Haggai does not get preached very often; indeed, this is the only time it appears in the 3-year lectionary cycle. So the sermon begins with a bit of an introduction of Haggai. Then it moves on to unpack the top-level messages in Haggai's book. The take-home messages are:

  • Don’t wait for circumstances to improve before giving God our full devotion.

  • Don’t get discouraged by bigger, fancier churches.

  • Be patient with God and with each other as he transforms us.

  • Even if we've been procrastinating for 17 years (like the remnant Jews who had returned to Jerusalem), or more, it’s not too late. God has an assignment for each of us and if we give ourselves to it he will honor us in the fullness of time.
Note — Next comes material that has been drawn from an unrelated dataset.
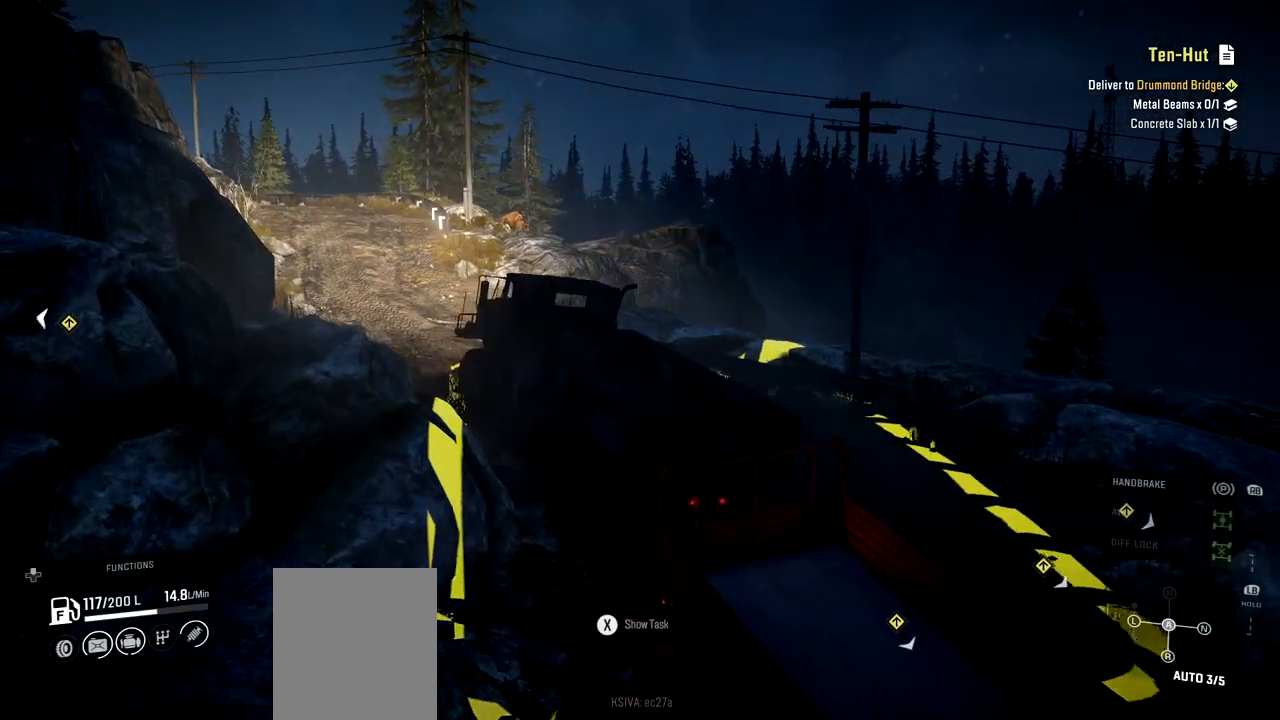
{"buttons": ["R2"], "left_stick": "center", "right_stick": "center", "events": []}
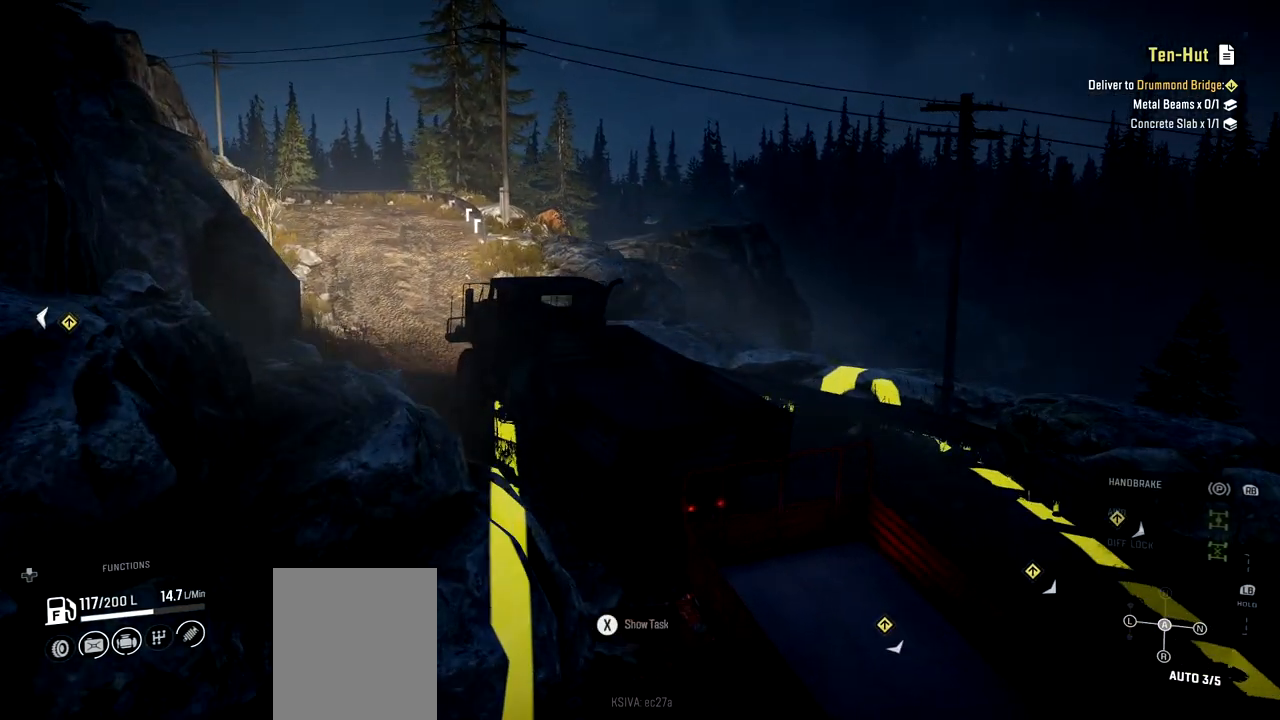
{"buttons": ["R2"], "left_stick": "center", "right_stick": "center", "events": [[150, "left_stick", "left"], [350, "left_stick", "center"]]}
C Christ the King Sunday: Things Are Not Always as They Seem

Luke 23.33-43 Part of Luke's crucifixion story.

Thesis: Things are often not what they appear, and the crucifixion is the greatest example.

This sermon begins by offering some guidelines for how to read scripture, and then uses these to unpack the Luke passage. The overriding theme is to help people realize that there are many things in life that at first glance seem obvious, but upon further investigation, we find out that that thing was much different than we first thought. The crucifixion is like this; on the surface, it looks like the end of a man and a movement that never really got started but upon investigation, we discover that what looked like weakness was, in fact, strength. It looked like the end but turned out to be the beginning of new life - for Jesus and even for those who will follow him.

Since Christ the King Sunday is right around Thanksgiving, the end of the sermon moves to thankfulness... and then to action using a unique object lesson.